Every organization includes
three key subcultures of management:
Operator (front-line supervisors), Engineering (middle management,
including managers & directors), and Executive (including vice presidents
and chief officers). “The three
communities of executives, engineers, and operators do not really understand
each other very well. A lack of
alignment among the three groups and their core assumptions can hinder learning
in an organization,” and cause change to fail.

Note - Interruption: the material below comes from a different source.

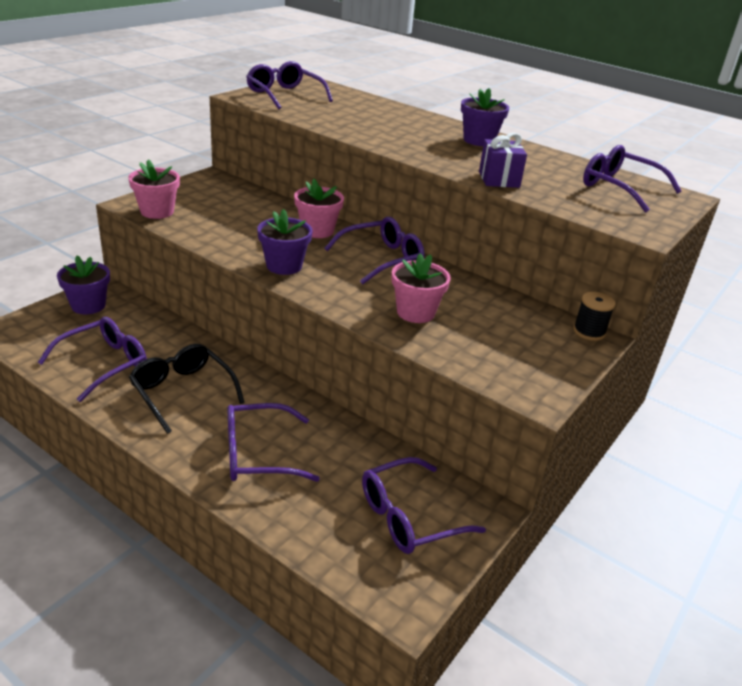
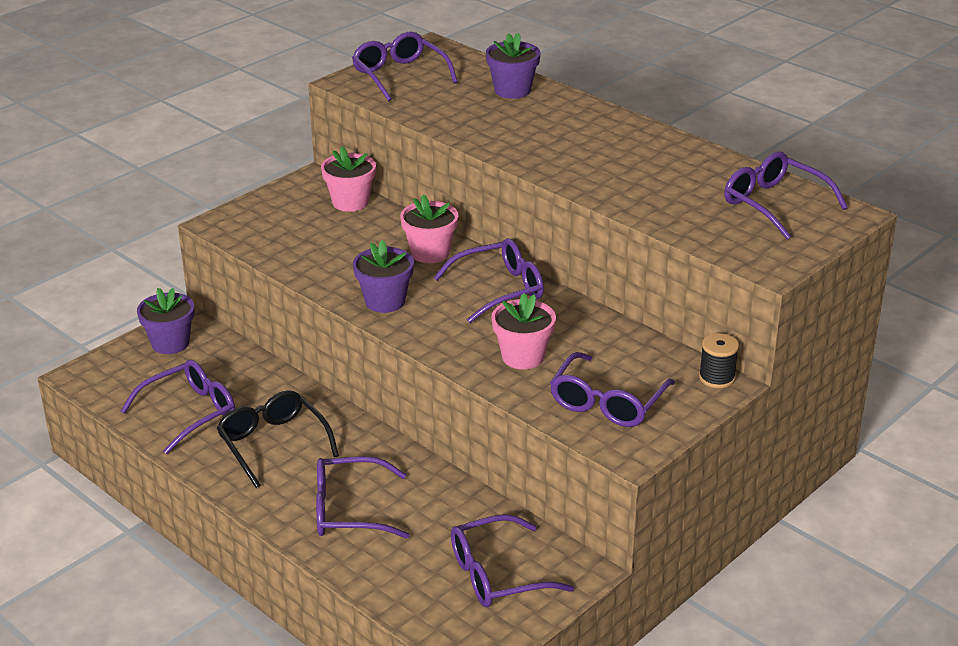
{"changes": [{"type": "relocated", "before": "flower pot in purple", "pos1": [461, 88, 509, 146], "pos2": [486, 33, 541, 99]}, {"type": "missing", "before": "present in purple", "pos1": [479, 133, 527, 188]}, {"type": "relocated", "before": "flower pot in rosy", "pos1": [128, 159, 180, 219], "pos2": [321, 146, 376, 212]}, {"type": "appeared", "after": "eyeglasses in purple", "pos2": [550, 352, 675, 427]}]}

The operator culture is an
internal organizational culture based on operational success:
·
Organizational success depends on people’s KSAs and
commitment (especially at the level of line units).
·
KSAs required for success are “local” and based on
the organization’s core technologies.
·
No system is perfect. Operators must be able to learn and deal with
surprises.
·
Complex operations are non-linear, involve complex
interdependencies, and often defy simple, quantitative explanations. Operators must to work as a collaborative
team.
The engineering culture is
world-wide, composed of the designers and technocrats who drive an
organization’s core technologies. Its
key assumptions include the following:
·
“Engineers” are proactively optimistic that they can
and should master nature.
·
“Engineers” are pragmatic perfectionists who prefer
“people free” solutions.
·
The ideal world is one of elegant machines and
processes without human intervention.
·
“Engineers” over-design for safety.
·
“Engineers” prefer linear, simple, cause-and-effect,
quantitative thinking.
The executive culture is a
world-wide occupational community focused on capital markets:
·
Financial Focus -
o
Financial survival and growth to ensure returns to
“shareholders” and to society.
·
Self-Image: The
Embattled Lone Hero
o
Hostile, competitive environment where the CEO is
isolated, yet in total control.
o
Executives must trust their own judgment.
·
Hierarchical and
Individual Focus
o
Organization hierarchy is the primary means of
maintaining control.
o
The organization must be a team, but accountability
must be individual.
o
Experimenting and risk taking only to permit the
executive to stay in control.
·
Task and Control
Focus
o
Large organizations must be run by rules, routines
(systems), and rituals
o
Ideal world is one in which the organization
performs like a well-oiled machine.
o People are a
necessary evil, not an intrinsic value.
Organizations will not learn effectively until they recognize and
confront the implications of these three cultures and their differences:
stimulate communication that fosters a greater level of mutual
understanding. In communicating change
to each of these audiences, recognize and communicate to deeply embedded
(tacit), shared assumptions of executives, engineers, and operators.